Boyle created the platform during the pandemic and officially launched in January 2021. Currently, a network of more than 1,000 doctors and providers are cataloged in the ACL database.

YAI’s partnership with ACL provides the extra layer of expertise to caregivers. Through the LINK department, which offers information and referral resources for YAI and its affiliates, YAI will assist ACL with inquiries that come in every month.

“Our partnership will help families who are having trouble using the site and who are too lost to use the database,” said Caroline Dunn, Director of LINK. “The inquirers will get hands-on help like talking to an actual specialist in the I/DD field to get them on the right path.”

For more than 30 years, YAI’s LINK department has provided invaluable information, options, and access to the I/DD field. It assists with about 1,000 monthly inquiries on average and is available for community fairs, conferences, and speaking engagements to support families and help determine state eligibility for services.

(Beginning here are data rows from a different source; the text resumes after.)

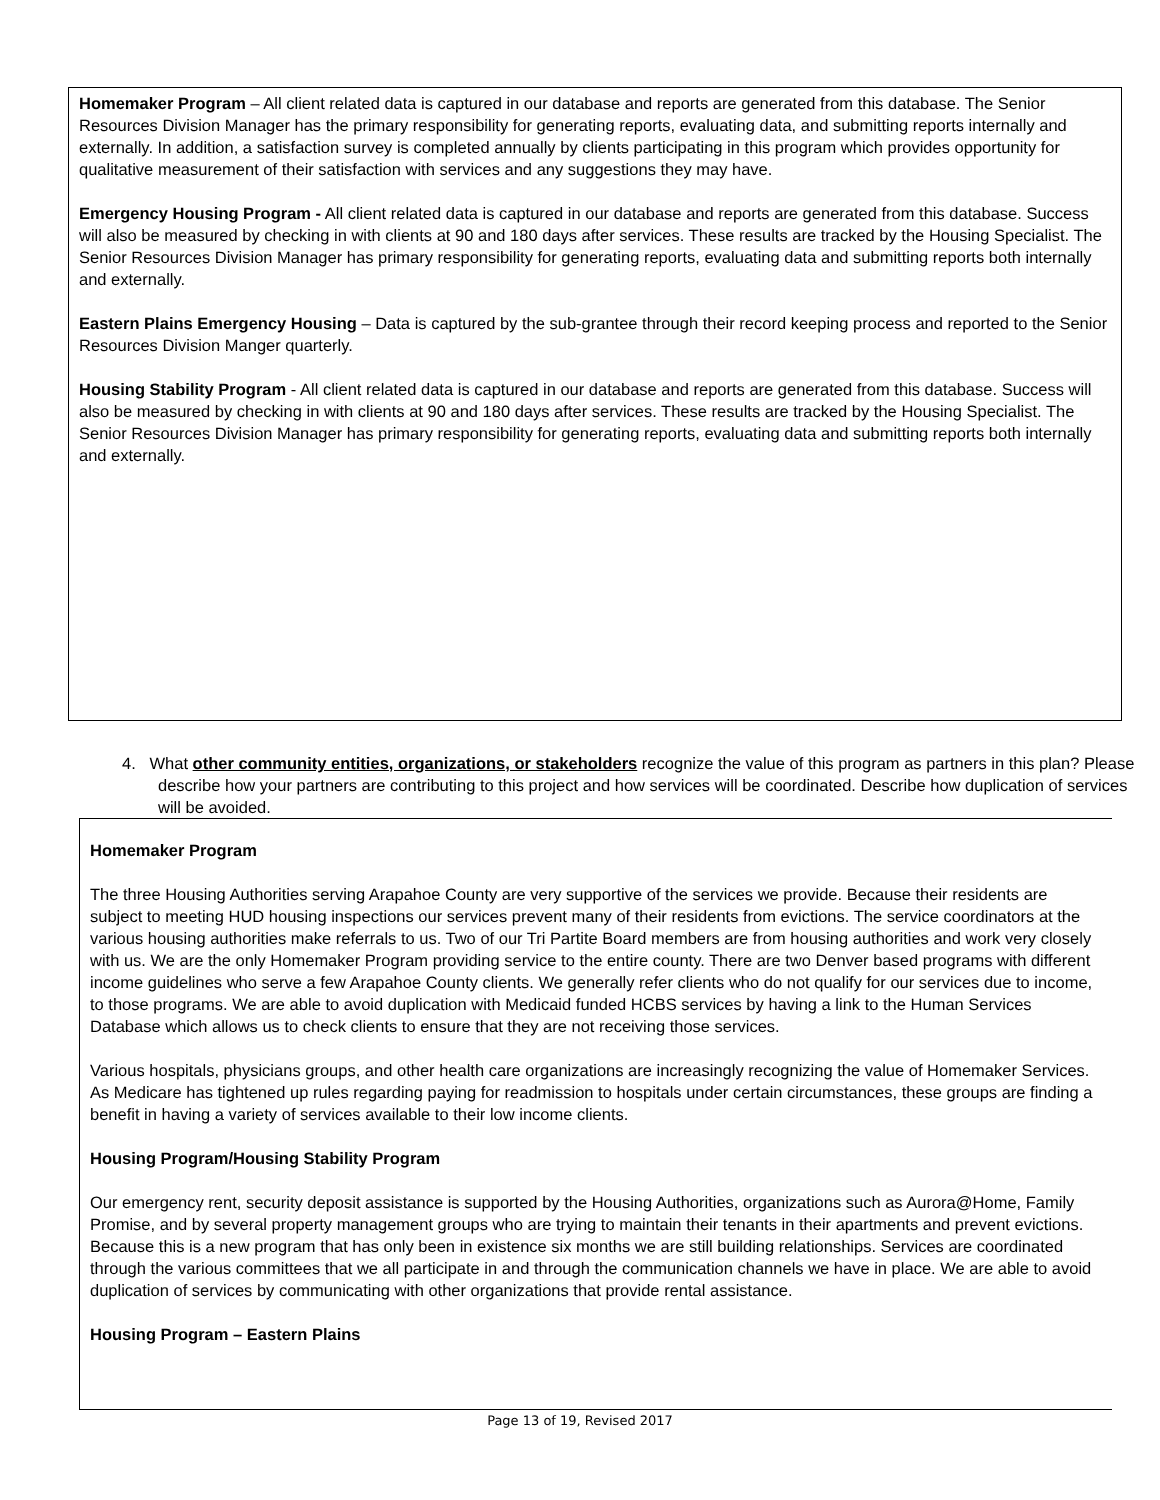Homemaker Program – All client related data is captured in our database and reports are generated from this database. The Senior Resources Division Manager has the primary responsibility for generating reports, evaluating data, and submitting reports internally and externally. In addition, a satisfaction survey is completed annually by clients participating in this program which provides opportunity for qualitative measurement of their satisfaction with services and any suggestions they may have.
Emergency Housing Program - All client related data is captured in our database and reports are generated from this database. Success will also be measured by checking in with clients at 90 and 180 days after services. These results are tracked by the Housing Specialist. The Senior Resources Division Manager has primary responsibility for generating reports, evaluating data and submitting reports both internally and externally.
Eastern Plains Emergency Housing – Data is captured by the sub-grantee through their record keeping process and reported to the Senior Resources Division Manger quarterly.
Housing Stability Program - All client related data is captured in our database and reports are generated from this database. Success will also be measured by checking in with clients at 90 and 180 days after services. These results are tracked by the Housing Specialist. The Senior Resources Division Manager has primary responsibility for generating reports, evaluating data and submitting reports both internally and externally.
4. What other community entities, organizations, or stakeholders recognize the value of this program as partners in this plan? Please describe how your partners are contributing to this project and how services will be coordinated. Describe how duplication of services will be avoided.
Homemaker Program
The three Housing Authorities serving Arapahoe County are very supportive of the services we provide. Because their residents are subject to meeting HUD housing inspections our services prevent many of their residents from evictions. The service coordinators at the various housing authorities make referrals to us. Two of our Tri Partite Board members are from housing authorities and work very closely with us. We are the only Homemaker Program providing service to the entire county. There are two Denver based programs with different income guidelines who serve a few Arapahoe County clients. We generally refer clients who do not qualify for our services due to income, to those programs. We are able to avoid duplication with Medicaid funded HCBS services by having a link to the Human Services Database which allows us to check clients to ensure that they are not receiving those services.
Various hospitals, physicians groups, and other health care organizations are increasingly recognizing the value of Homemaker Services. As Medicare has tightened up rules regarding paying for readmission to hospitals under certain circumstances, these groups are finding a benefit in having a variety of services available to their low income clients.
Housing Program/Housing Stability Program
Our emergency rent, security deposit assistance is supported by the Housing Authorities, organizations such as Aurora@Home, Family Promise, and by several property management groups who are trying to maintain their tenants in their apartments and prevent evictions. Because this is a new program that has only been in existence six months we are still building relationships. Services are coordinated through the various committees that we all participate in and through the communication channels we have in place. We are able to avoid duplication of services by communicating with other organizations that provide rental assistance.
Housing Program – Eastern Plains
Page 13 of 19, Revised 2017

The new partnership hopes to also leverage YAI’s bilingual service capacity to reach Spanish speakers. The organization is committed to ensuring the communities are supported year-round and offers a variety of resources, including bilingual support groups, conferences, and workshops. The language expertise will allow YAI to simplify the copious amount of information available to overwhelmed families who just need some direction. One way LINK is tackling this challenge is by busting some frequent myths surrounding OPWDD eligibilities.

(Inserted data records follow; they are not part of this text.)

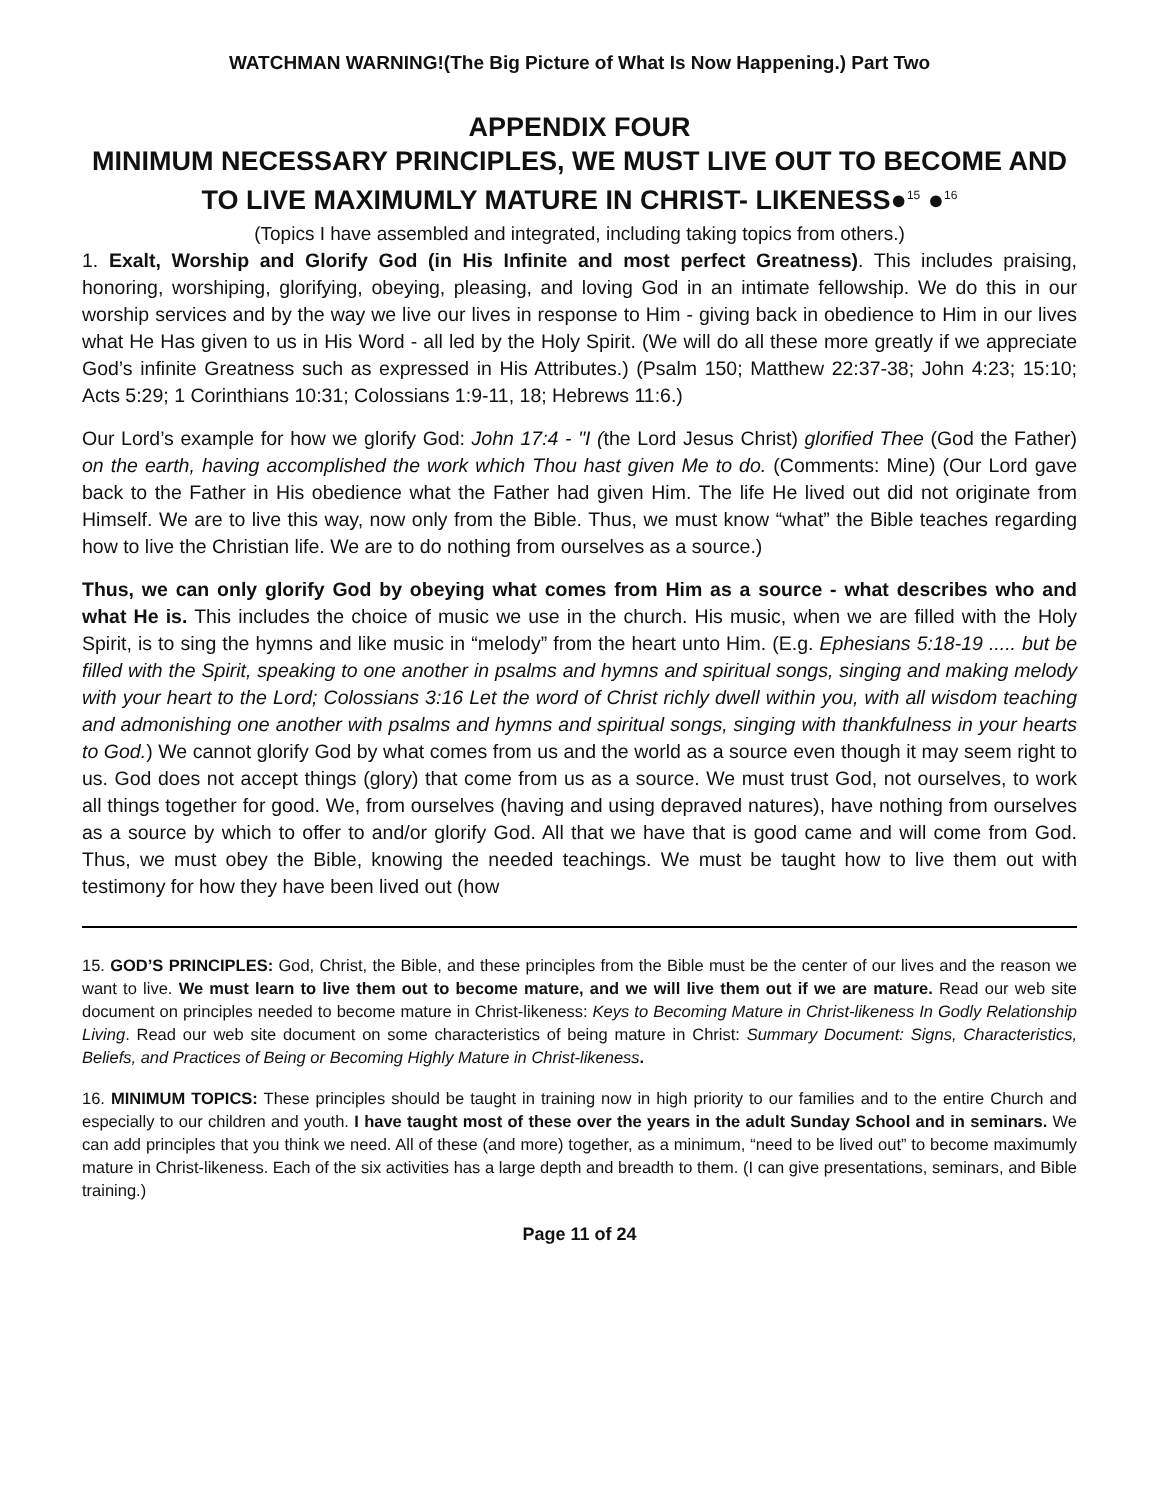WATCHMAN WARNING!(The Big Picture of What Is Now Happening.) Part Two
APPENDIX FOUR
MINIMUM NECESSARY PRINCIPLES, WE MUST LIVE OUT TO BECOME AND TO LIVE MAXIMUMLY MATURE IN CHRIST- LIKENESS●<sup>15</sup> ●<sup>16</sup>
(Topics I have assembled and integrated, including taking topics from others.)
1. Exalt, Worship and Glorify God (in His Infinite and most perfect Greatness). This includes praising, honoring, worshiping, glorifying, obeying, pleasing, and loving God in an intimate fellowship. We do this in our worship services and by the way we live our lives in response to Him - giving back in obedience to Him in our lives what He Has given to us in His Word - all led by the Holy Spirit. (We will do all these more greatly if we appreciate God’s infinite Greatness such as expressed in His Attributes.) (Psalm 150; Matthew 22:37-38; John 4:23; 15:10; Acts 5:29; 1 Corinthians 10:31; Colossians 1:9-11, 18; Hebrews 11:6.)
Our Lord’s example for how we glorify God: John 17:4 - "I (the Lord Jesus Christ) glorified Thee (God the Father) on the earth, having accomplished the work which Thou hast given Me to do. (Comments: Mine) (Our Lord gave back to the Father in His obedience what the Father had given Him. The life He lived out did not originate from Himself. We are to live this way, now only from the Bible. Thus, we must know “what” the Bible teaches regarding how to live the Christian life. We are to do nothing from ourselves as a source.)
Thus, we can only glorify God by obeying what comes from Him as a source - what describes who and what He is. This includes the choice of music we use in the church. His music, when we are filled with the Holy Spirit, is to sing the hymns and like music in “melody” from the heart unto Him. (E.g. Ephesians 5:18-19 ..... but be filled with the Spirit, speaking to one another in psalms and hymns and spiritual songs, singing and making melody with your heart to the Lord; Colossians 3:16 Let the word of Christ richly dwell within you, with all wisdom teaching and admonishing one another with psalms and hymns and spiritual songs, singing with thankfulness in your hearts to God.) We cannot glorify God by what comes from us and the world as a source even though it may seem right to us. God does not accept things (glory) that come from us as a source. We must trust God, not ourselves, to work all things together for good. We, from ourselves (having and using depraved natures), have nothing from ourselves as a source by which to offer to and/or glorify God. All that we have that is good came and will come from God. Thus, we must obey the Bible, knowing the needed teachings. We must be taught how to live them out with testimony for how they have been lived out (how
15. GOD’S PRINCIPLES: God, Christ, the Bible, and these principles from the Bible must be the center of our lives and the reason we want to live. We must learn to live them out to become mature, and we will live them out if we are mature. Read our web site document on principles needed to become mature in Christ-likeness: Keys to Becoming Mature in Christ-likeness In Godly Relationship Living. Read our web site document on some characteristics of being mature in Christ: Summary Document: Signs, Characteristics, Beliefs, and Practices of Being or Becoming Highly Mature in Christ-likeness.
16. MINIMUM TOPICS: These principles should be taught in training now in high priority to our families and to the entire Church and especially to our children and youth. I have taught most of these over the years in the adult Sunday School and in seminars. We can add principles that you think we need. All of these (and more) together, as a minimum, “need to be lived out” to become maximumly mature in Christ-likeness. Each of the six activities has a large depth and breadth to them. (I can give presentations, seminars, and Bible training.)
Page 11 of 24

“One of the biggest myths we get is in order to get OPWDD eligibility, you have to have an intellectual disability and that’s false,” said Dunn. “You have to have substantial functional deficits, but you don’t have to have an intellectual disability...and that’s part of the education, busting myths like these.”

The collaboration will also allow YAI, known for making referrals beyond its network, to reach a younger group earlier in their EI journey. One of the main challenges includes families who don’t know of YAI and the services it provides and them finding the nonprofit later in life, sometimes even in their 50s or 60s.

“As research has found, the earlier on you do an intervention the more likely it is to change the outcome,” said Dunn. “It gets harder to connect to services once you get older—just the amount of paperwork you have to submit can be harder. ACL is really serving school children and getting YAI on the radar of families using this service is really important to get them to the right place.”

Boyle added the new undertaking will help foster better relationships between parents and experts in the field.

“We are aiming to show parents there are amazing schools and providers that really care and want to help their children,” said Boyle. “This can help spread the word for parents that there are things school districts can do, like implement our technology, which will help serve special needs students in a meaningful way."